I believe it.  I just did the minimal possible thing to get llvm-gcc to bootstrap for me, because some people have trouble letting go of the past, I'm sorry for the impact that had on dragonegg.  Clang is at least working now :)

>  Consider the following mutually recursive arrays of structs:
>  struct S has a field which is a pointer to array type A.
>  The element type of array type A is struct T.
>  struct T has a field which is a pointer to array type B.
>  The element type of array type B is struct S.
> When trying to convert one of the structs or arrays, with the current scheme you
> inevitably end up forming an array of opaque struct types.  This immediately
> blows up dragonegg because it wants to compute the array size to see if it needs
> to append padding.  It can blow up llvm-gcc too, because it also wants to get
> the size of arrays in more exotic circumstances.
> Do you have any suggestions on the best way to handle this?

Right, there are similar cases involving function pointers etc.  For example, here's an evil case where converting a struct converts a function pointer that wants the struct being converted (kudos to Eli):

struct foo {
  void (*FP)(struct foo);
} g;

If you run this through clang, you get:

%struct.foo = type { {}* }
@g = common global %struct.foo zeroinitializer, align 8

and any uses of "FP" do a bitcast to the right type.  The way this works in clang (and the attempt in llvm-gcc which probably is pretty close just in need of debugging) is that when a struct is being converted, if we go to convert a pointer underneath it, we disable converting the pointee (just returning {}).  At one stage in its development, this was pretty hardcore: we were lowering stuff like:

struct x { int a; };
struct y {
  struct x *P;
} h;

to y = "{ {}* }".

This is effectively your #3 below.

> (3) convert all pointers to i8*.  I'm not sure how much this would get in
> the way of the optimizers.  Note that dragonegg distinguishes between
> register types and in-memory types (I think clang does the same), and pointer
> types used for registers would still be sensible (struct S* rather than i8*).

Yep, I did this to beat out all of the assumptions in the clang IRGen that was assuming that the type return by a field access load was sane (they'd blow up when they got an unexpected {}* instead of a function pointer or whatever).

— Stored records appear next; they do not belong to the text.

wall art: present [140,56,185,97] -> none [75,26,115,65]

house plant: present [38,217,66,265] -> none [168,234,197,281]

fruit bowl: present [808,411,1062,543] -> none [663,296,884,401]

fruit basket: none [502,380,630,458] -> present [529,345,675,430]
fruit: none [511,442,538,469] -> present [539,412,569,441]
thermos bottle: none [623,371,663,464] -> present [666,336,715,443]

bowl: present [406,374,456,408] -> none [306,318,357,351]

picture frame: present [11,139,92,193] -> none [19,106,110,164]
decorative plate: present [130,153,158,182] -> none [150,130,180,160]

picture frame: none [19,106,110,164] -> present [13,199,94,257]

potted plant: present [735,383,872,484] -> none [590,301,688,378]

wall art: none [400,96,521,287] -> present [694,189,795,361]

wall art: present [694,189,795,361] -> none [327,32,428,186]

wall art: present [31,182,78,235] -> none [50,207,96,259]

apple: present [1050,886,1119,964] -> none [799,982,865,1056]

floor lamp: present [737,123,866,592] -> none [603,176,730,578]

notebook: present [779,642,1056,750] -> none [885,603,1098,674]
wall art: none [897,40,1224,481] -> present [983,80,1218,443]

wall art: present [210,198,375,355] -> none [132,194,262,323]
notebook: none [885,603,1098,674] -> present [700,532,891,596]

Once everything worked, I added the 'isSafeToConvert' logic in clang/lib/CodeGen/CodeGenTypes.cpp. The idea is that when converting the first "g" example, there is no way we can do better than {}*.  OTOH, in the second "h" example there is no problem recursively converting X to a nice type, and isSafeToConvert returns true for it.  Because we can recurse into it, we get pretty IR for that case (and this handles almost every other common case):

%struct.y = type { %struct.x* }
%struct.x = type { i32 }

@h = common global %struct.y zeroinitializer, align 8

This gets clang the benefit of getting pretty types that are maximally friendly to the optimizer (and the compiler hacking reading IR!) while still being able to fall back to an ugly type when it is required by conversion.